Using the Dow Jones, DJ Corporate Index, the index was at 3.198% at the end of the first quarter and ended the second quarter at 3.010%. This means that the interest rate dropped and the value of the bonds rose. The increase for the quarter was 1.168%. Interest rates are now so low that the chance of interest rates rising is greater than the chance that they will decrease. For bond owners, the important thing to watch is the actual interest being paid vs. the loss in principal on the bond. If this net number stays positive, longer-term, higher income from bonds should result.
The Fed appears to be quite open in signaling what they are planning. Going into their June meeting, they gave strong indications that they were going to raise rates. Currently, they are signaling that they will likely raise rates again when they meet in September.
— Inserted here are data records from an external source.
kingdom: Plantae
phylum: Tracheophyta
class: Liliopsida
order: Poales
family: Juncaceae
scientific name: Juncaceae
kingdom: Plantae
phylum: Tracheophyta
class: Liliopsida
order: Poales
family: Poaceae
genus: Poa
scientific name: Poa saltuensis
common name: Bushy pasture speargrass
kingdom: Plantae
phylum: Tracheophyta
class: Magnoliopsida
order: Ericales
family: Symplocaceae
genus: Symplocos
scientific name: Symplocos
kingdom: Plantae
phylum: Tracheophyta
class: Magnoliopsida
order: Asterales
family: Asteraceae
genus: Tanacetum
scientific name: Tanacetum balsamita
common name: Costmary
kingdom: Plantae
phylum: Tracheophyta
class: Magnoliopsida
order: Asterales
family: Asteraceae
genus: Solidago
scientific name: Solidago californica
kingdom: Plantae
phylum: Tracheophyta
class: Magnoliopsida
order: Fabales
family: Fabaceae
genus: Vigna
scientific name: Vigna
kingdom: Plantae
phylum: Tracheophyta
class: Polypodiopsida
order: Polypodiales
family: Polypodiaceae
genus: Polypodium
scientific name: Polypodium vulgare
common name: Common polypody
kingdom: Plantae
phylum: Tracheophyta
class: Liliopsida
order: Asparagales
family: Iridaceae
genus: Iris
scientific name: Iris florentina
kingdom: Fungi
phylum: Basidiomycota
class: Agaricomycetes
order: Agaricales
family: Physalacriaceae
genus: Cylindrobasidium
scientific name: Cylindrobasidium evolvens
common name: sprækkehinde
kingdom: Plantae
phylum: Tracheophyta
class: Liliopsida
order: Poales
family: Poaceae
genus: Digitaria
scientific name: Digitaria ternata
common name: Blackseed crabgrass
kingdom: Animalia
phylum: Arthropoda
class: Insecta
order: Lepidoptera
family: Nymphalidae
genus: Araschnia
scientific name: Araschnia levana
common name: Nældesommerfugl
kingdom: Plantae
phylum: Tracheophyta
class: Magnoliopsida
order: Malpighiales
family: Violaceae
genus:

If they make that change, the discount rate will be targeted at 1.25% to 1.50, the third increase in 2017 and the fifth increase since December 2015.
In addition to raising short-term interest rates, the Fed is likely to begin a program of selling portions of the billions of dollars in bonds they have purchased since 2008. The indication of such an action has had a negative impact on interest rates since the end of the second quarter. Worldwide bond interest rates have risen as the Fed and other world central banks are decreasing the borrowing liquidity in their countries.
The Fed’s changes will likely mean that all interest rates will rise. Mortgage interest rates and borrowing costs for companies are already climbing. At the same time, bond values are falling, resulting in losses. These changes could mean reductions in home purchases and in falling home prices. Higher borrowing rates can lead businesses to become unwilling to borrow to expand. A lack of buyers for longer term bonds, which are the most sensitive to interest changes, is occurring.
Even against this backdrop, we witnessed a growth in hiring of 222,000 workers in June. With the increase in hiring, the unemployment level still rose to 4.4%, as more people decided to look for work. Unexpectedly, salaries remain flat for the year. Consumer confidence remains high as most people are not worried about getting a job or transitioning to a new job.
The new administration had promised major tax cuts for businesses. Given the gridlock in Washington, the markets are no longer expecting much in the way of tax relief. The Federal Government promises to spend on infrastructure appear to be greatly diminished. The economy continues to chug along, growing at a tepid rate without government help, but still growing. Perhaps slow and steady is not so bad.
In looking at the coming quarter, I wonder if, in the short run, we might see corrections to both the stock and bond markets. Looking at the longer term, this economy, which continues growing ever so slowly, will continue to grow well into the future. Businesses continue to absorb new workers, and unemployment remains below 5%. Hopefully the Fed will not do anything to stall the economy, and perhaps, just perhaps, the government can get it together and do some things that will boost the rate of growth. Low cost oil and gas is a big benefit to manufacturers and to overseas shipments of U.S. energy. These oil and gas shipments, especially to China, have helped the U.S. balance of payments. I think we have a great deal to be thankful for.